## [WHAT YOU WILL DO]
Below are records to return verbatim; the pictures are to be dropped.

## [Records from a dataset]
===============
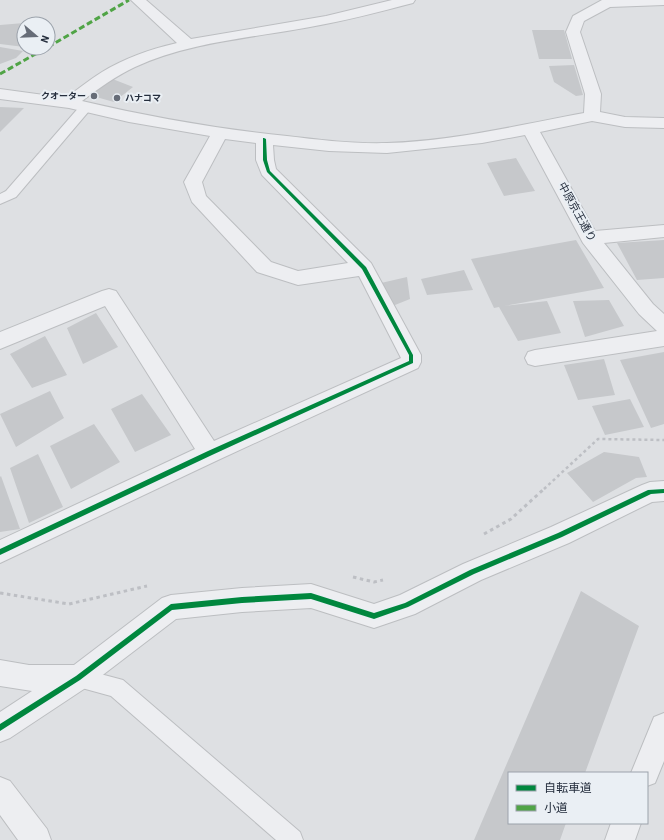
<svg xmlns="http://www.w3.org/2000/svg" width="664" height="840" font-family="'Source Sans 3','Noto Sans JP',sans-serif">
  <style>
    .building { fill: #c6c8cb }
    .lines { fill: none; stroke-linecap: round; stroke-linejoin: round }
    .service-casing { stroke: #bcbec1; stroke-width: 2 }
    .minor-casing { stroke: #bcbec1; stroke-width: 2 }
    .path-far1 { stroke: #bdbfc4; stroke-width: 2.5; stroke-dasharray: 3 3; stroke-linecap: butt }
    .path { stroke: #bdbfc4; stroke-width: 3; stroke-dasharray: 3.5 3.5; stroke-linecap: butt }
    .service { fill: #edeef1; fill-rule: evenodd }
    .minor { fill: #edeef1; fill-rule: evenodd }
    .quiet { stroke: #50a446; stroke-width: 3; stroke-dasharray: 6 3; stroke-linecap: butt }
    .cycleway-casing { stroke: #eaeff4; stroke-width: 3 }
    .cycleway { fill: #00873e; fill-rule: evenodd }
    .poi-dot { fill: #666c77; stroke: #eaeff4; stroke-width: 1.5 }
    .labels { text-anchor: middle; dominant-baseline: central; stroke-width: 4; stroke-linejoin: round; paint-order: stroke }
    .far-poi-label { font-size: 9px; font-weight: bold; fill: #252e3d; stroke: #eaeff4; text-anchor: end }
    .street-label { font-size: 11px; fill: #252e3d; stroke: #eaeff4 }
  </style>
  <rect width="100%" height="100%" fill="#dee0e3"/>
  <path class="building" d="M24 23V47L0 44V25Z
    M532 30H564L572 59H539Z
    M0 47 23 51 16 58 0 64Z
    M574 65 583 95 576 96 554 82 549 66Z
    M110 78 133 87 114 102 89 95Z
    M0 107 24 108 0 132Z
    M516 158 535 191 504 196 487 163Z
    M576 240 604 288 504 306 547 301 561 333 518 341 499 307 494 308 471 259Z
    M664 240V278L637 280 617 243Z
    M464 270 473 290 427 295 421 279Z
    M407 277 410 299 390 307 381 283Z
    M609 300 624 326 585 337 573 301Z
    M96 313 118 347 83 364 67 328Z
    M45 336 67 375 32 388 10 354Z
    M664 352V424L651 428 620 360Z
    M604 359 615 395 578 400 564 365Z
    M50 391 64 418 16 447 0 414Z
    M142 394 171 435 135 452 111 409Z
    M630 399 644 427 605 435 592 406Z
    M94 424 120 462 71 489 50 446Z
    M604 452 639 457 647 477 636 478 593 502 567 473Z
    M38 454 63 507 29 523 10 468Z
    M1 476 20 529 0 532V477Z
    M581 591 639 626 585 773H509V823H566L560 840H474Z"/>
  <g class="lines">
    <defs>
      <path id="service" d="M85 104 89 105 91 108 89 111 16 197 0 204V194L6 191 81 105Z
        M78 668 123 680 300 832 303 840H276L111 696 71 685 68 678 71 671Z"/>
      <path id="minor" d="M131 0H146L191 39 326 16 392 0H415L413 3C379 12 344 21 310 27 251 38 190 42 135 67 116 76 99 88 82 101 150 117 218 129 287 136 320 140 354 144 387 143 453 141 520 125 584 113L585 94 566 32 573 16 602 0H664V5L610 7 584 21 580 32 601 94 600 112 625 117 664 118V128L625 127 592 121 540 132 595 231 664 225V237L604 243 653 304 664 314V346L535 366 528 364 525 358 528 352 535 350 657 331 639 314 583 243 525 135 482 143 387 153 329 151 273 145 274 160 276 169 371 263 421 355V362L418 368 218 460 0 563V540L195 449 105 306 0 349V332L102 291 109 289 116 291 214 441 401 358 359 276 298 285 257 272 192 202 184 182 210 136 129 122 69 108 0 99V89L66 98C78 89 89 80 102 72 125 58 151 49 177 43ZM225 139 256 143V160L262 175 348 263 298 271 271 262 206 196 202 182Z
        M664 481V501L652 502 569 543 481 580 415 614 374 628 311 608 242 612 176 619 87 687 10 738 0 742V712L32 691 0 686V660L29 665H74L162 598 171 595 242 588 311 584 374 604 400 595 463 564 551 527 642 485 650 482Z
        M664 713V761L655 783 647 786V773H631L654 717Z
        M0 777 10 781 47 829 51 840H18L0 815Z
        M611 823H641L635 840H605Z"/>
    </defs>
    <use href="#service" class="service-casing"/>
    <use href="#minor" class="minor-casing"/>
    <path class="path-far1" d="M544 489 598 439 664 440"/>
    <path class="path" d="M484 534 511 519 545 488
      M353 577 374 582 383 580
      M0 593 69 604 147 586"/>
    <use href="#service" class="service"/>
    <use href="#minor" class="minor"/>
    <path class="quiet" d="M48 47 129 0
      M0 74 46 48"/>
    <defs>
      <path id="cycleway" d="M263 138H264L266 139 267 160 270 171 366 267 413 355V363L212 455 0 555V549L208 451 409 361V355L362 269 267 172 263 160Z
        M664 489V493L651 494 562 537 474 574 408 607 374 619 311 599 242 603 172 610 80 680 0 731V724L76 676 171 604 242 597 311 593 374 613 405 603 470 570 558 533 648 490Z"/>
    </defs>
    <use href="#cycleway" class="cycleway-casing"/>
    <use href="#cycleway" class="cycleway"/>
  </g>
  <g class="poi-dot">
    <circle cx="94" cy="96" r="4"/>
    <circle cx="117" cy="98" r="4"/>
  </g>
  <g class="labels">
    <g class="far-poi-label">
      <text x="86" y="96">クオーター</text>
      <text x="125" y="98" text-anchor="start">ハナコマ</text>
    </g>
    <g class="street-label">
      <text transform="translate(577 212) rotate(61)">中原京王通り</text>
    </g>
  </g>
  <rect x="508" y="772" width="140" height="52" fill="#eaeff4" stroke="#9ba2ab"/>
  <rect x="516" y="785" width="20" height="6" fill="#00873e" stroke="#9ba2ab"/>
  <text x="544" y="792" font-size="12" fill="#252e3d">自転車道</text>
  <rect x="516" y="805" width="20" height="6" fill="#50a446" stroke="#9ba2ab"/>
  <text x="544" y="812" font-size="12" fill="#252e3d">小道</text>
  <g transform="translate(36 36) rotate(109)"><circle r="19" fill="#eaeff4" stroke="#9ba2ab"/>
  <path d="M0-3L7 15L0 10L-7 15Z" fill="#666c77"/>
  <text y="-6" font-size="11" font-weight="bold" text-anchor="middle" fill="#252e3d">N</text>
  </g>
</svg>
===============
## [WRITTEN ANSWER]
<svg xmlns="http://www.w3.org/2000/svg" width="664" height="840" font-family="'Source Sans 3','Noto Sans JP',sans-serif">
  <style>
    .building { fill: #c6c8cb }
    .lines { fill: none; stroke-linecap: round; stroke-linejoin: round }
    .service-casing { stroke: #bcbec1; stroke-width: 2 }
    .minor-casing { stroke: #bcbec1; stroke-width: 2 }
    .path-far1 { stroke: #bdbfc4; stroke-width: 2.5; stroke-dasharray: 3 3; stroke-linecap: butt }
    .path { stroke: #bdbfc4; stroke-width: 3; stroke-dasharray: 3.5 3.5; stroke-linecap: butt }
    .service { fill: #edeef1; fill-rule: evenodd }
    .minor { fill: #edeef1; fill-rule: evenodd }
    .quiet { stroke: #50a446; stroke-width: 3; stroke-dasharray: 6 3; stroke-linecap: butt }
    .cycleway-casing { stroke: #eaeff4; stroke-width: 3 }
    .cycleway { fill: #00873e; fill-rule: evenodd }
    .poi-dot { fill: #666c77; stroke: #eaeff4; stroke-width: 1.5 }
    .labels { text-anchor: middle; dominant-baseline: central; stroke-width: 4; stroke-linejoin: round; paint-order: stroke }
    .far-poi-label { font-size: 9px; font-weight: bold; fill: #252e3d; stroke: #eaeff4; text-anchor: end }
    .street-label { font-size: 11px; fill: #252e3d; stroke: #eaeff4 }
  </style>
  <rect width="100%" height="100%" fill="#dee0e3"/>
  <path class="building" d="M24 23V47L0 44V25Z
    M532 30H564L572 59H539Z
    M0 47 23 51 16 58 0 64Z
    M574 65 583 95 576 96 554 82 549 66Z
    M110 78 133 87 114 102 89 95Z
    M0 107 24 108 0 132Z
    M516 158 535 191 504 196 487 163Z
    M576 240 604 288 504 306 547 301 561 333 518 341 499 307 494 308 471 259Z
    M664 240V278L637 280 617 243Z
    M464 270 473 290 427 295 421 279Z
    M407 277 410 299 390 307 381 283Z
    M609 300 624 326 585 337 573 301Z
    M96 313 118 347 83 364 67 328Z
    M45 336 67 375 32 388 10 354Z
    M664 352V424L651 428 620 360Z
    M604 359 615 395 578 400 564 365Z
    M50 391 64 418 16 447 0 414Z
    M142 394 171 435 135 452 111 409Z
    M630 399 644 427 605 435 592 406Z
    M94 424 120 462 71 489 50 446Z
    M604 452 639 457 647 477 636 478 593 502 567 473Z
    M38 454 63 507 29 523 10 468Z
    M1 476 20 529 0 532V477Z
    M581 591 639 626 585 773H509V823H566L560 840H474Z"/>
  <g class="lines">
    <defs>
      <path id="service" d="M85 104 89 105 91 108 89 111 16 197 0 204V194L6 191 81 105Z
        M78 668 123 680 300 832 303 840H276L111 696 71 685 68 678 71 671Z"/>
      <path id="minor" d="M131 0H146L191 39 326 16 392 0H415L413 3C379 12 344 21 310 27 251 38 190 42 135 67 116 76 99 88 82 101 150 117 218 129 287 136 320 140 354 144 387 143 453 141 520 125 584 113L585 94 566 32 573 16 602 0H664V5L610 7 584 21 580 32 601 94 600 112 625 117 664 118V128L625 127 592 121 540 132 595 231 664 225V237L604 243 653 304 664 314V346L535 366 528 364 525 358 528 352 535 350 657 331 639 314 583 243 525 135 482 143 387 153 329 151 273 145 274 160 276 169 371 263 421 355V362L418 368 218 460 0 563V540L195 449 105 306 0 349V332L102 291 109 289 116 291 214 441 401 358 359 276 298 285 257 272 192 202 184 182 210 136 129 122 69 108 0 99V89L66 98C78 89 89 80 102 72 125 58 151 49 177 43ZM225 139 256 143V160L262 175 348 263 298 271 271 262 206 196 202 182Z
        M664 481V501L652 502 569 543 481 580 415 614 374 628 311 608 242 612 176 619 87 687 10 738 0 742V712L32 691 0 686V660L29 665H74L162 598 171 595 242 588 311 584 374 604 400 595 463 564 551 527 642 485 650 482Z
        M664 713V761L655 783 647 786V773H631L654 717Z
        M0 777 10 781 47 829 51 840H18L0 815Z
        M611 823H641L635 840H605Z"/>
    </defs>
    <use href="#service" class="service-casing"/>
    <use href="#minor" class="minor-casing"/>
    <path class="path-far1" d="M544 489 598 439 664 440"/>
    <path class="path" d="M484 534 511 519 545 488
      M353 577 374 582 383 580
      M0 593 69 604 147 586"/>
    <use href="#service" class="service"/>
    <use href="#minor" class="minor"/>
    <path class="quiet" d="M48 47 129 0
      M0 74 46 48"/>
    <defs>
      <path id="cycleway" d="M263 138H264L266 139 267 160 270 171 366 267 413 355V363L212 455 0 555V549L208 451 409 361V355L362 269 267 172 263 160Z
        M664 489V493L651 494 562 537 474 574 408 607 374 619 311 599 242 603 172 610 80 680 0 731V724L76 676 171 604 242 597 311 593 374 613 405 603 470 570 558 533 648 490Z"/>
    </defs>
    <use href="#cycleway" class="cycleway-casing"/>
    <use href="#cycleway" class="cycleway"/>
  </g>
  <g class="poi-dot">
    <circle cx="94" cy="96" r="4"/>
    <circle cx="117" cy="98" r="4"/>
  </g>
  <g class="labels">
    <g class="far-poi-label">
      <text x="86" y="96">クオーター</text>
      <text x="125" y="98" text-anchor="start">ハナコマ</text>
    </g>
    <g class="street-label">
      <text transform="translate(577 212) rotate(61)">中原京王通り</text>
    </g>
  </g>
  <rect x="508" y="772" width="140" height="52" fill="#eaeff4" stroke="#9ba2ab"/>
  <rect x="516" y="785" width="20" height="6" fill="#00873e" stroke="#9ba2ab"/>
  <text x="544" y="792" font-size="12" fill="#252e3d">自転車道</text>
  <rect x="516" y="805" width="20" height="6" fill="#50a446" stroke="#9ba2ab"/>
  <text x="544" y="812" font-size="12" fill="#252e3d">小道</text>
  <g transform="translate(36 36) rotate(109)"><circle r="19" fill="#eaeff4" stroke="#9ba2ab"/>
  <path d="M0-3L7 15L0 10L-7 15Z" fill="#666c77"/>
  <text y="-6" font-size="11" font-weight="bold" text-anchor="middle" fill="#252e3d">N</text>
  </g>
</svg>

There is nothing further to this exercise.